**PROBLEM REQUIREMENTS**
Repeat the lines below, substituting "enclosing rectangle" for every occurrence of "bounding box" and leaving everything else unchanged.

**DATA EXTRACT**
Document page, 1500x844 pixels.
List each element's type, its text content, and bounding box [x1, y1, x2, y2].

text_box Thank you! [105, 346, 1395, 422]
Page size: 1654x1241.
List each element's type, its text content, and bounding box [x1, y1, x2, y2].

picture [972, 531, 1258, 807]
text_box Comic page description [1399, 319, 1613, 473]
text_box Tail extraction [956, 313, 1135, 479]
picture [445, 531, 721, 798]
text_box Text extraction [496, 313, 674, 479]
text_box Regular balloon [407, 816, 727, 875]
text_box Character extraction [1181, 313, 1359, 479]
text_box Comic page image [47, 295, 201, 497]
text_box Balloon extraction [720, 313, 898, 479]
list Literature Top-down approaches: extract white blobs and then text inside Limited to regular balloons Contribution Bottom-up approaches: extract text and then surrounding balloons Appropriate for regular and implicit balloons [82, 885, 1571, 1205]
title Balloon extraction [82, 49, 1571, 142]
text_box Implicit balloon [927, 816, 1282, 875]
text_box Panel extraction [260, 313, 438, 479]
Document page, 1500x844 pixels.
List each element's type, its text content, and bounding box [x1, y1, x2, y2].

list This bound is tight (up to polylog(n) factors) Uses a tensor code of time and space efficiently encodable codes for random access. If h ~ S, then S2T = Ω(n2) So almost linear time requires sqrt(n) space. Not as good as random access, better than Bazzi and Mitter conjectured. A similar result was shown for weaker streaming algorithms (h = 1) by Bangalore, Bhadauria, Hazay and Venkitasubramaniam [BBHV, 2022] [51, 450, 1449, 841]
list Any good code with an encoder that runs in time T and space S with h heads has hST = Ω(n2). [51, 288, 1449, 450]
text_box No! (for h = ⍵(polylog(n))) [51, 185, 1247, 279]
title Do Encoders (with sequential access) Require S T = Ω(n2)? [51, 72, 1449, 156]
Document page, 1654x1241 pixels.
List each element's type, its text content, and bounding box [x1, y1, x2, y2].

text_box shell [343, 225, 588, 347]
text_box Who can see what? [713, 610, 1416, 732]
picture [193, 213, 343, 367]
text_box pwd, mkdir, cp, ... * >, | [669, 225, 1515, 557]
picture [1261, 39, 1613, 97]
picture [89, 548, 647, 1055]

**COMPLETE OUTPUT**
Document page, 1500x844 pixels.
List each element's type, its text content, and enclosing rectangle [x1, y1, x2, y2].

text_box Thank you! [105, 346, 1395, 422]
Page size: 1654x1241.
List each element's type, its text content, and enclosing rectangle [x1, y1, x2, y2].

picture [972, 531, 1258, 807]
text_box Comic page description [1399, 319, 1613, 473]
text_box Tail extraction [956, 313, 1135, 479]
picture [445, 531, 721, 798]
text_box Text extraction [496, 313, 674, 479]
text_box Regular balloon [407, 816, 727, 875]
text_box Character extraction [1181, 313, 1359, 479]
text_box Comic page image [47, 295, 201, 497]
text_box Balloon extraction [720, 313, 898, 479]
list Literature Top-down approaches: extract white blobs and then text inside Limited to regular balloons Contribution Bottom-up approaches: extract text and then surrounding balloons Appropriate for regular and implicit balloons [82, 885, 1571, 1205]
title Balloon extraction [82, 49, 1571, 142]
text_box Implicit balloon [927, 816, 1282, 875]
text_box Panel extraction [260, 313, 438, 479]
Document page, 1500x844 pixels.
List each element's type, its text content, and enclosing rectangle [x1, y1, x2, y2].

list This bound is tight (up to polylog(n) factors) Uses a tensor code of time and space efficiently encodable codes for random access. If h ~ S, then S2T = Ω(n2) So almost linear time requires sqrt(n) space. Not as good as random access, better than Bazzi and Mitter conjectured. A similar result was shown for weaker streaming algorithms (h = 1) by Bangalore, Bhadauria, Hazay and Venkitasubramaniam [BBHV, 2022] [51, 450, 1449, 841]
list Any good code with an encoder that runs in time T and space S with h heads has hST = Ω(n2). [51, 288, 1449, 450]
text_box No! (for h = ⍵(polylog(n))) [51, 185, 1247, 279]
title Do Encoders (with sequential access) Require S T = Ω(n2)? [51, 72, 1449, 156]
Document page, 1654x1241 pixels.
List each element's type, its text content, and enclosing rectangle [x1, y1, x2, y2].

text_box shell [343, 225, 588, 347]
text_box Who can see what? [713, 610, 1416, 732]
picture [193, 213, 343, 367]
text_box pwd, mkdir, cp, ... * >, | [669, 225, 1515, 557]
picture [1261, 39, 1613, 97]
picture [89, 548, 647, 1055]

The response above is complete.